On Hiring: Seven Principles (Version 1.0)
3 min readMay 27, 2022
- Every job description for meaningful work will converge to “creative, adaptive problem solver.”(cit. V. Ming): The world is increasingly VUCA (Volatile, Uncertain, Complex, Ambiguous) and on the top of that physical and cognitive routine labour is becoming automated. In a socio-economic environment innervated by fat tails, global shocks and AIs, value will be added by adaptive learners dealing with complexity.
- Potential > Experience: IQ + drive + creativity move planets. Not everyone should be top in every dimension but the baseline should be ambitious. A hungry, motivated person with high fluid intelligence can outsmart, outwork and out-flexible-behave established players.

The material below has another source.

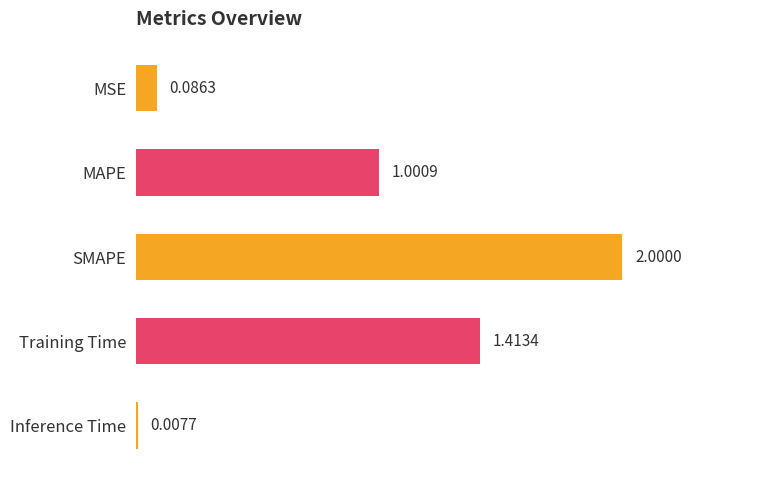

At which label is the value closest to 1?

MAPE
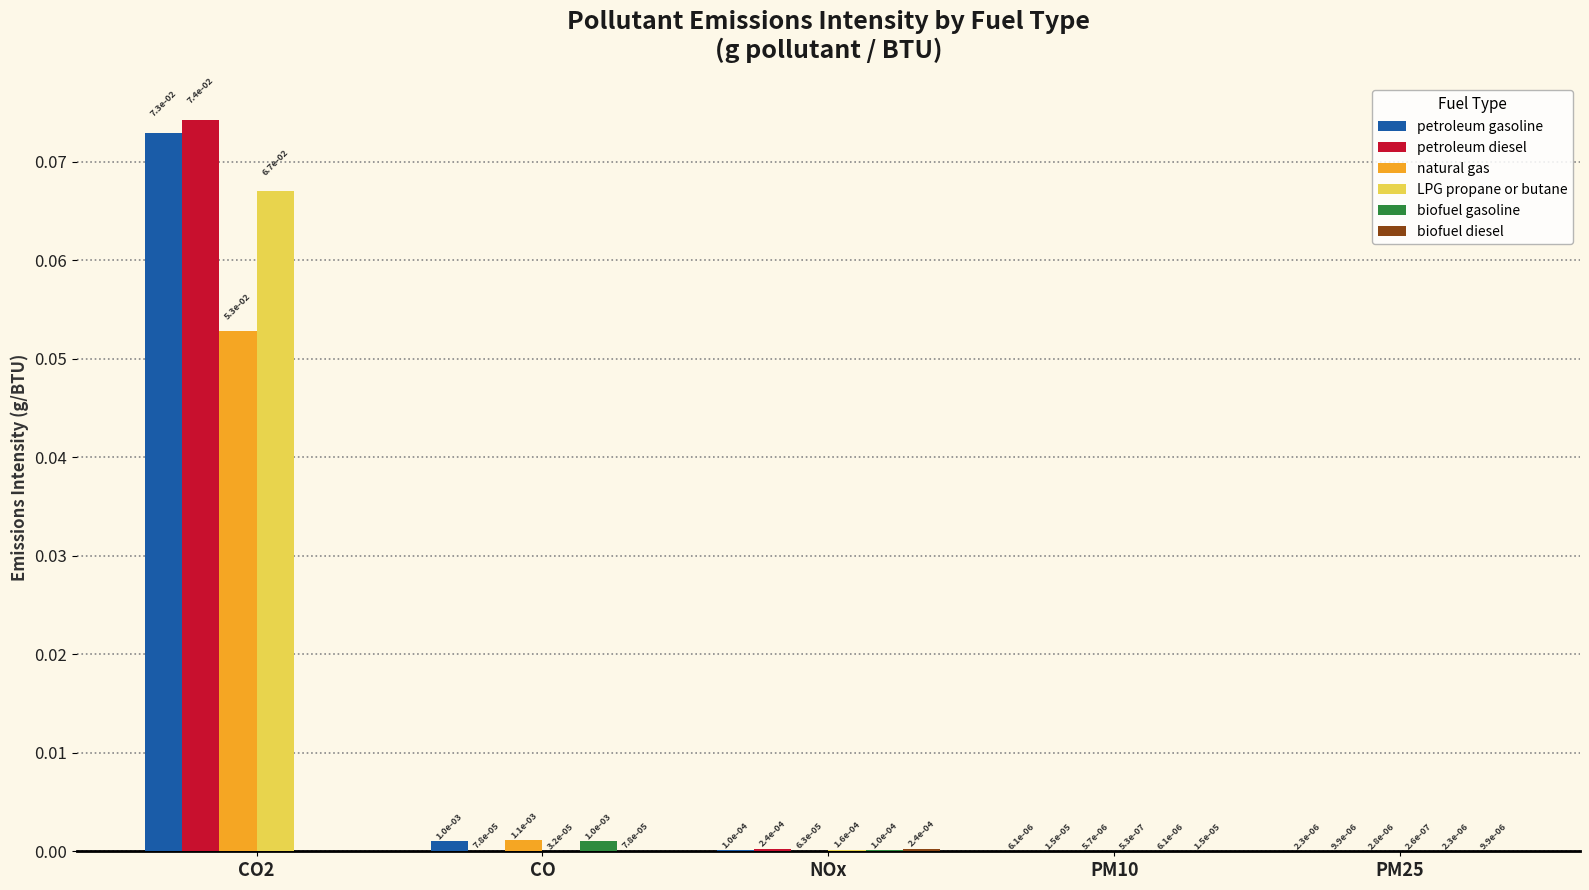

True or false: natural gas has a value of 0.0 at PM25.

True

- High ambition with low ego: This is the right — and rare — combination in terms of mindset / character / personality. Ambition provides the vision and energy to reach uncommon goals. It will also help in being contagious and motivate others with your dreams. Low ego means being humble when necessary, finding the way to your goals learning from other people, other disciplines, dismantling your own prejudices and habits.
- No compromises: You should be elitist and hyper-selective in onboarding people, being uncompromising in terms of character, intelligence and competence requirements. Zero tolerance for winding down standards because of rush / immediate needs, hiring interns / juniors for a favor to a client, lowering the bar because the hiring process is long and costly. The top CEOs are recruiters. This is incredibly hard in some cases (i.e. hiring technical profiles), but look at the next points.
- Explore strange places: Some of the best people came from nontraditional backgrounds, strange disciplines, peripherical universities, failed companies, unlikely habits. The finance person from a secondary business school, the non-extroverted salesperson, the data scientist with a non-quantitative degree. They have hidden treasures, are highly motivated, offer uncommon perspectives and often overcompensate their lack of visible pedigree in surprising ways. In corporate speak, when engaged in hiring it pays off to be contrarian, finding the “blue oceans”, uncommon talents pools hidden beyond the small groups contended by every consulting firm / investment bank / law firm / megacorporation / tech company.
- Diversity beyond the hype: Building a psychological ecology in your organizations pays off. First of all diversify yourself as a manager/CEO/recruiter, avoiding the common urge to hire copycats of yourself. Team members should compensate each other in terms of strengths / weaknesses, backgrounds and areas of interest. Embrace diversity crossing multiple boundaries: socioeconomic status, professional background, gender, nationality, ethnicity, lifestyle, beliefs, family, age, communication style, career objectives, personal interests.
- Trust peers: Smart, creative, uncommon people often know each other. Sometimes they worked or studied together, but more frequently they are connected because of weak ties developed with niche interest group: from social causes to obscure programming languages, from otaku anime / gaming communities to meetups regarding fringe intellectual interests. They are connected because of reputation within their peer group and network centrality inside their community. They worked in challenging projects or built something together, created open source projects, blogs, podcasts, TikTok channels, startups (most of the times failed, but it doesn’t matter), volunteer and activism initiatives. Great minds think alike, or at least gamed / tik tokked / coded / blogged / meetupped together.